The trilemma is this. First, Labour has embraced capitalism with enthusiasm and flair. Second, economic growth has allowed it to increase spending on public services though not to change relative rankings among the population: all ships may have risen on new Labour's incoming tide, but the rowing boats are as far away from the luxury yachts as ever.
But third, new Labour intended to be socially liberal. The patrician liberal Roy Jenkins's vision of "cultural diversity in an atmosphere of mutual tolerance" would, it hoped, come to pass everywhere.
It is coming to pass, but not everywhere. Part of Labour's heartland vote now sees the party as too socially liberal. These people see themselves as British or English, not European; and they no longer care to understand politics, because they do not think politicians care to understand them.
Many are young men: in or out of work, they think of themselves as lost, or beyond the pale. Philip Gould, Labour's pollster, thinks they will drive what he calls post-socialist populism: the rise of a politics that is neither conventionally right nor left, but which empathises with alienation, legitimises feelings of being overrun and conjures up visions of lost community.

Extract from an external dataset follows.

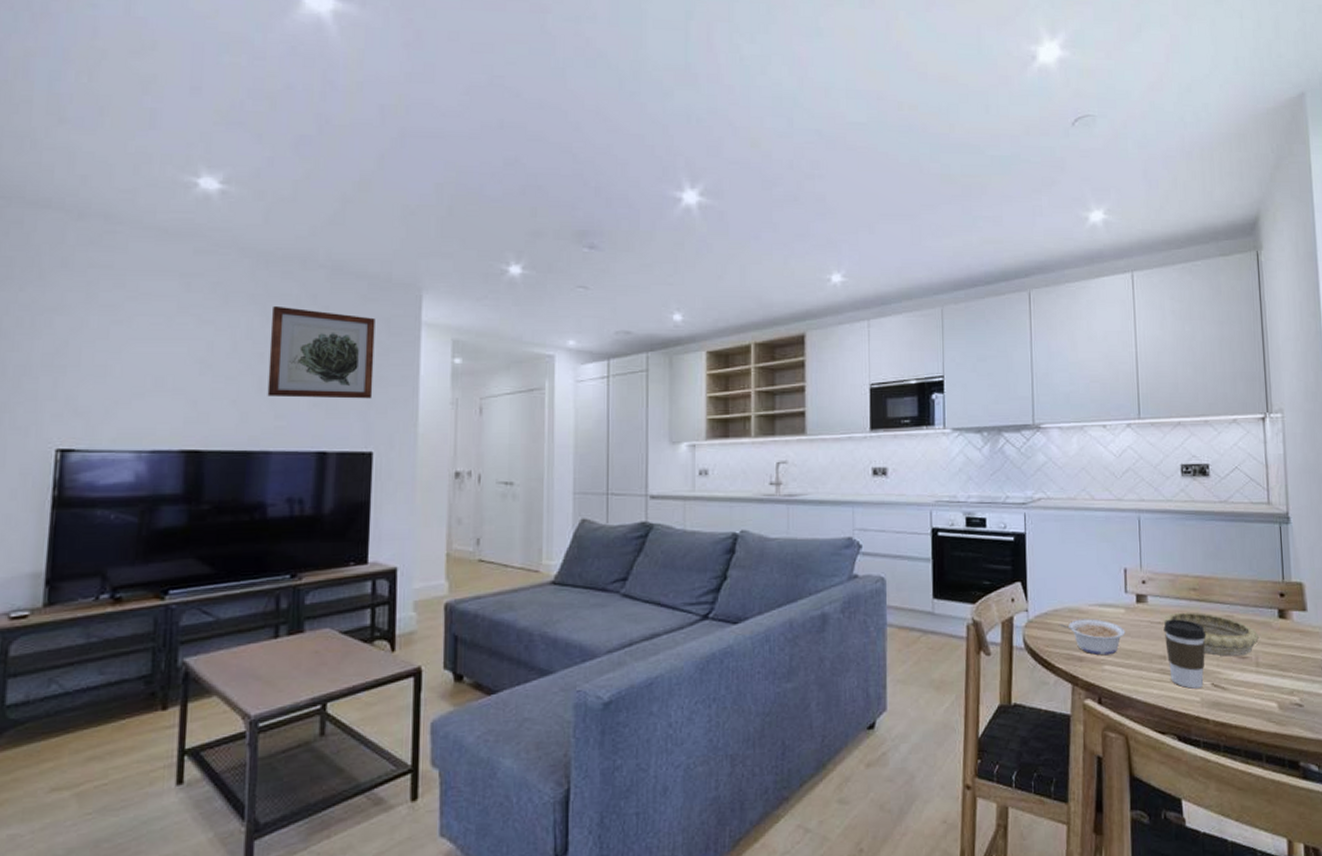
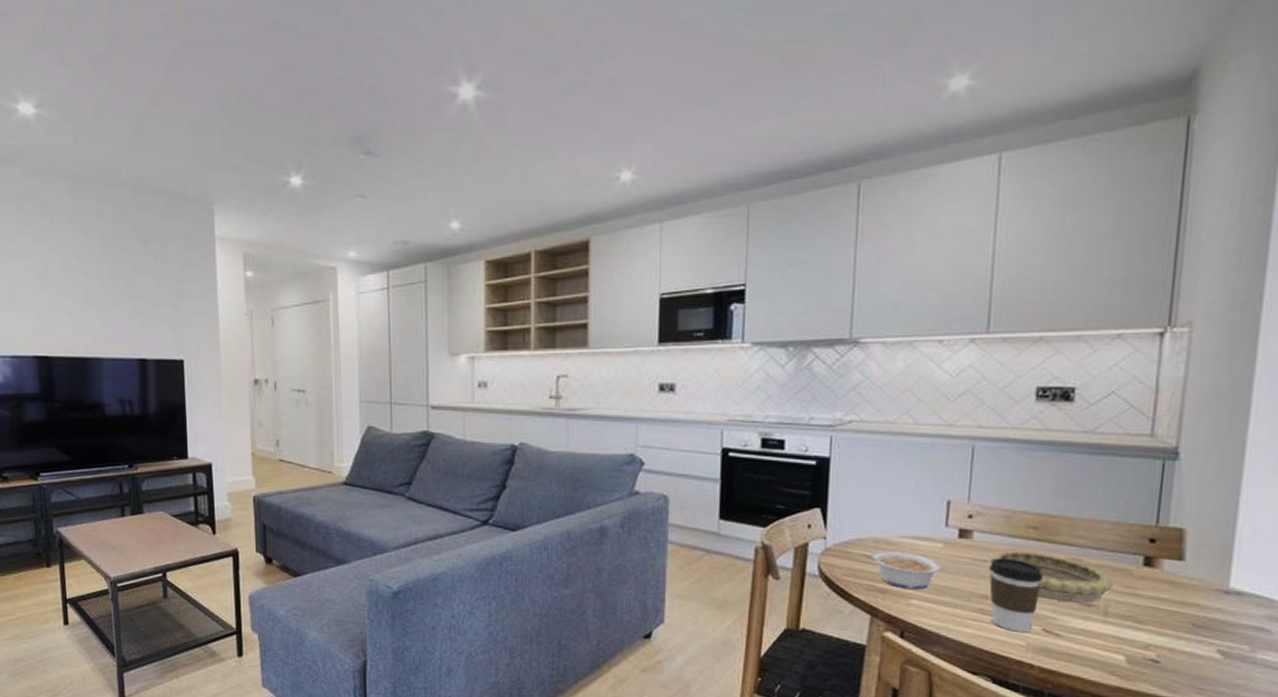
wall art: present [267,305,375,399] -> none [90,224,179,311]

The far left sees it as ideological deviation - the work of fascists or racists which must be opposed, root and branch, as original sin. New Labour sees it as an expression of the problems of a malleable humanity, to which politics can have an answer. But the need for an answer is urgent: across Europe, a progressive feast has turned to famine.
The "legitimate" right threatens to invade the space the centre left thought it had made its own, while far-right parties have made breakthroughs at different times and of different kinds - from the "classic" anti-immigrant, anti-Semitic, semi-violent racism of France's Front National to the liberalism of the late Pim Fortuyn's party, which claims to fear immigrant threats to liberal values.
The far right is taking a share of power in coalitions, where it ties in the working class by agitation for, and achievement of, measures to limit immigration, to distance the state from EU projects (especially eastward expansion) and to give at least rhetorical expression to nationalism.
The centre left had thought that, by capturing the centre, it had solved an electoral problem for perhaps a generation. It reckoned, rightly, that the working class had no alternative on the left. It reckoned without an alternative on the far right.
How will new Labour recover its position? It will pull back from a multiculturalism that seems indifferent to new citizens' responsibilities to their adopted country, and insouciant about whether or not they adopt civic norms. It will make clear the reciprocal duties and attitudes of citizenship. It will propose more active involvement in, and aid to, the desperate countries from which people flee.
The alternative, it believes, is to abandon ground to those whose liberalism is much more suspect, and whose desire to win back and retain power is more ruthless than is Labour's own.